Project Presentation - The MLIR Transform Dialect

Author

Aymane El Jerari

I recently explored the MLIR (Multi-Level Intermediate Representation) Transform dialect. The framework enables control over compiler transformations, at different levels of abstraction. It also utilizes the concept of a schedule to manage complex transformation sequences within the IR. This approach provides engineers with fine grained control over transformations enabling the optimization of code for a wide range of architectures.

What is the Transform Dialect?

The MLIR transform dialect is designed to enable precise control over compiler transformations by using the compiler IR itself. This approach allows transformations to be embedded with the IR being transformed, an approach that doesn’t require rebuilding the compiler.

The main goal of the Transform dialect is to orchestrate fine-grain transformations on individual operations or sets of operations within the IR. Traditional compiler passes can be thought of as a “monolithic black box” that apply transformations to the entire program. Whereas the Transform dialect enables finer control over optimizations for a more targeted approach.

Why the Transform Dialect?

In order to fully utilize the hardware capabilities, target specific compiler optimizations must be leveraged. During compilation, domain specific knowledge can be incorporated to squeeze even more performance out of the hardware. Nowadays, programmers are mostly limited to using high level compiler directives like pragmas to influence passes. This rigid approach lacks modularity and extensibility, meaning that low level program optimizations must be performed for each and every target platform. Additionally, the Transform dialect incurs less than 2.6% compile time overhead while providing robust and scalable features.

The End of Moore’s Law

For decades, computer performance was riding the transistor shrinking wave. As transistors got smaller, chips could pack more and more transistors per unit area. The slowing down of Moore’s law has left engineers looking for new ways of obtaining more performance improvements.

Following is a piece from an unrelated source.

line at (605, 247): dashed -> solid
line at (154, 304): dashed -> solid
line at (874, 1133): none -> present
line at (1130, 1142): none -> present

The end of Moore’s law paves the way for specialization and hardware acceleration. Since general purpose hardware is at a saturation point, computing systems now offload certain tasks and workloads to specialized units called accelerators. As opposed to general purpose processing units, accelerators are built with a single specific usage in mind. For example, we are experiencing firsthand the rise of SoCs that integrate all kinds of processors and different heterogeneous systems tailored for domain specific workloads.

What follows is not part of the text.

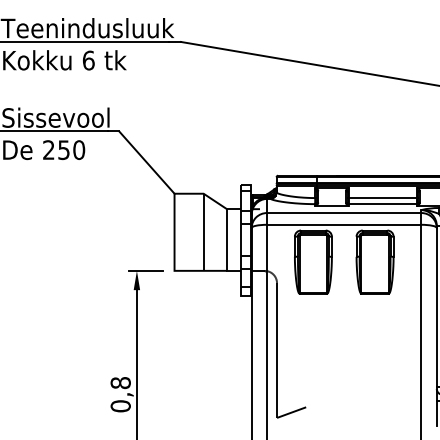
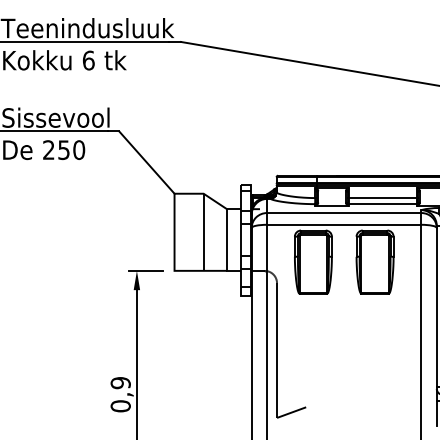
text at (120, 383): 0,8 -> 0,9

The complexity needed to manage this ever growing compute platform diversity is not trivial. However, with the help of the compiler, we can bridge the gap between high level software constructs and lower level platform specific implementations. Given the current landscape, frameworks such as LLVM and MLIR aim to consolidate, standardize and solve many of the problems caused by the ever increasing number of specialized architectures.

Payload and Schedule Approach

The transform dialect is not the first to separate the payload (ie. program) from the schedule (ie. the transformations performed on the program), in fact frameworks such as Halide, TVM, and TACO have been using this concept before the existence of the Transform dialect. Although, they seperate the schedule from the payload, these frameworks focus on domain specific optimizations, have predefined software stacks and are not well integrated into a generic compiler unlike the Transform dialect. The goal is to provide a general purpose solution that can be deployed for various envrionments and targets.

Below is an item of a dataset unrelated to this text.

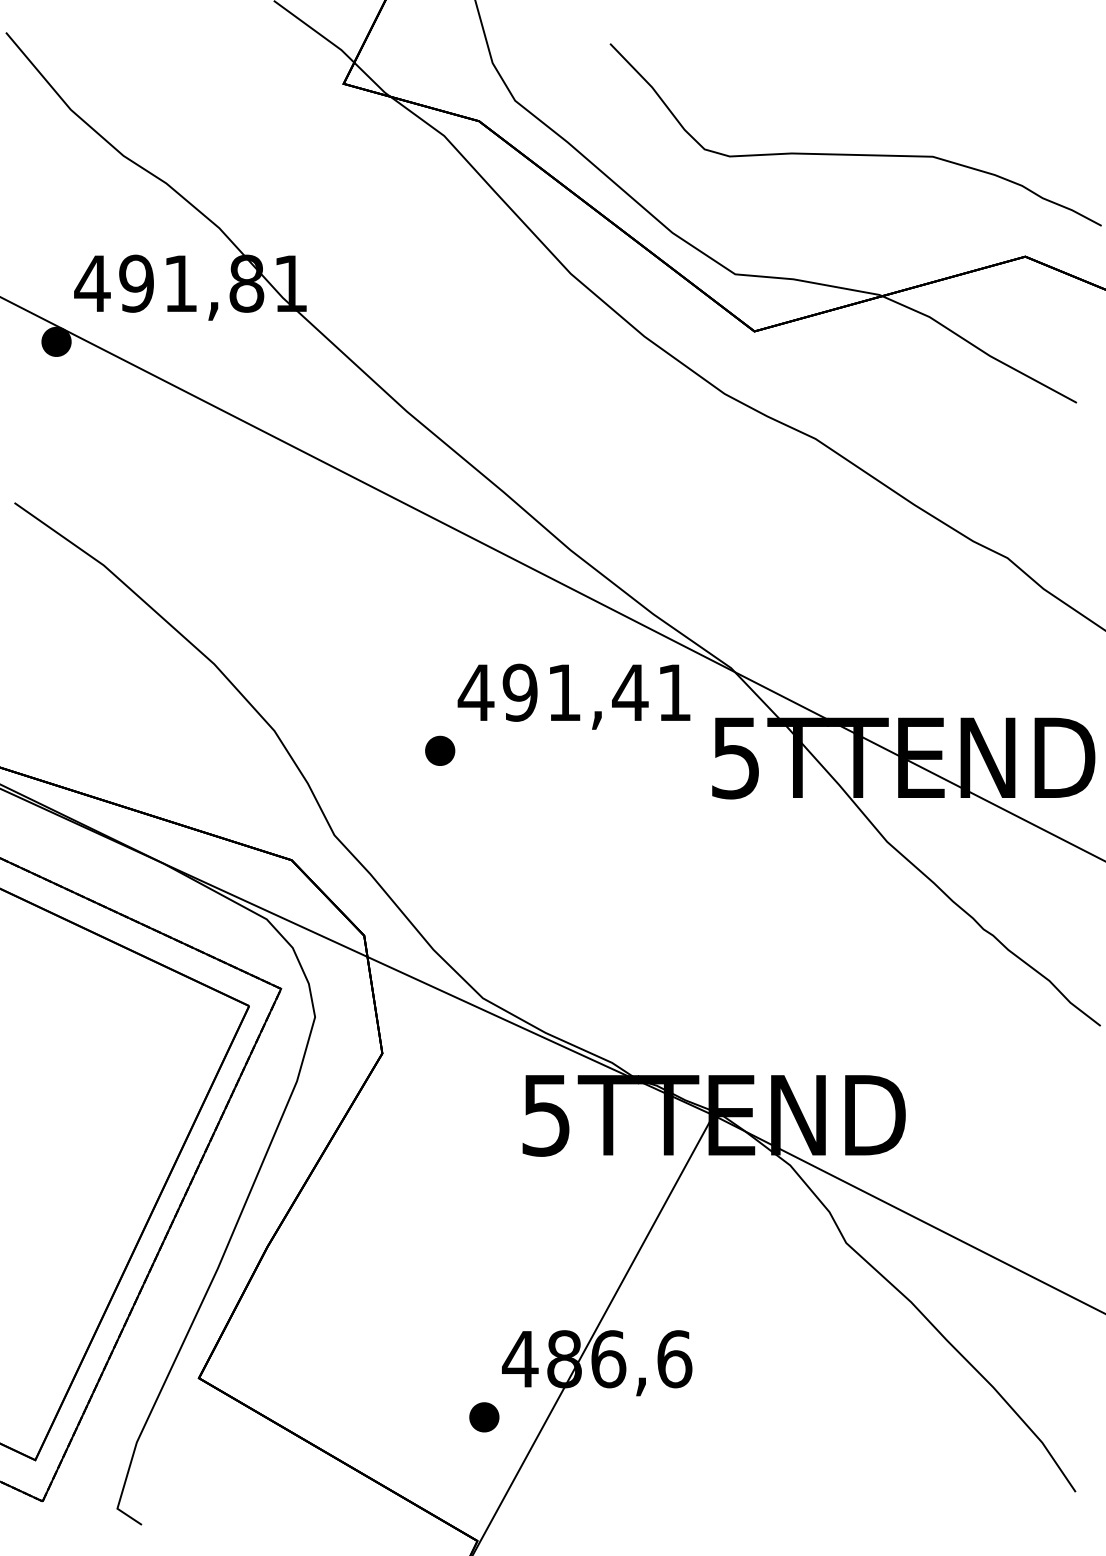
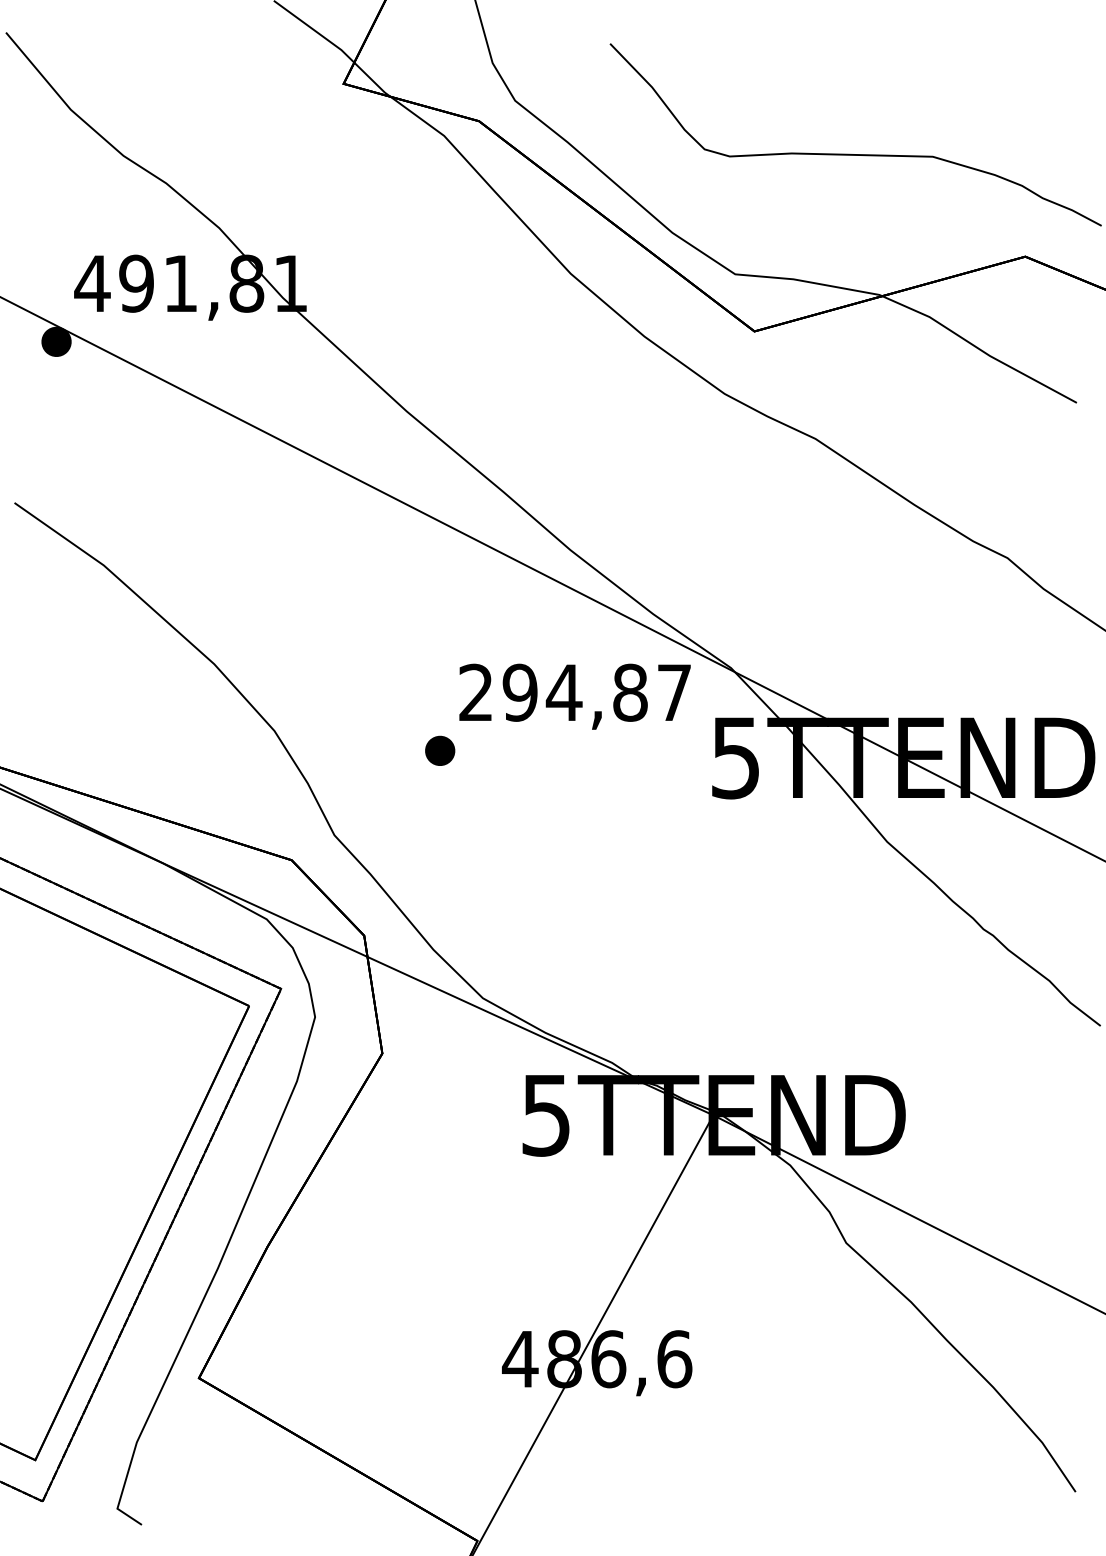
text at (573, 692): 491,41 -> 294,87
part at (484, 1417): present -> none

Modularity and Extensibility

The MLIR Transform dialect is designed with modularity at its core. Users have the ability to define new transformations that can integrate seamlessly into existing workflows. One of the standout features is its extensibility. Users can inject additional operations into the dialect using mechanisms like TransformDialectExtension, allowing for custom transformations without altering the core dialect. Additionally, users can compose new transformations by combining existing ones or creating entirely new operations. This allows for precise control over compiler transformations and facilitates the highly iterative workflows needed for research purposes.

Hardware Specific Optimizations and Search Methods

In practice, the transform dialect can be used to perform a sequence of optimizations that result in efficient code generation for MLIR operations. The Transform Dialect is particularly effective in optimizing linear algebra computations such as matrix multiplication and convolution.

Composing existing transformations can lead to highly efficient code tailored to specific architectures. Furthermore, the Transform dialect allows for the customization of compiler transformations to best use the characteristics of the target hardware such as the cache block size or the number of registers. This flexibility is crucial for maximizing performance across a wide range of accelerators.

The separation of the payload and schedule allows for the use of search methods to explore optimization spaces effectively. This enables autotuning transformation parameters with the goal of finding the most optimal set of parameters on specific workloads and for specific targets.

Challenges and Learning Curve

While the transform dialect offers powerful capabilities, it requires a solid understanding of MLIR’s infrastructure. Familiarity with existing transformation patterns and how they interact with the transform dialect is crucial for effectively leveraging its potential.

For most of my time, I have treated compilers as a black box, passing in an input file and getting a binary in return. Taking a compiler course has sparked my interest even further. More recently, I have been spending time reading about LLVM and MLIR. Despite the steep learning curve, I believe these to be important and promising frameworks I need to add to my arsenal.

For those interested in diving deeper, I recommend starting with MLIR’s basic tutorials before tackling the transform dialect. It’s a rewarding journey that opens up new possibilities in compiler design and optimization.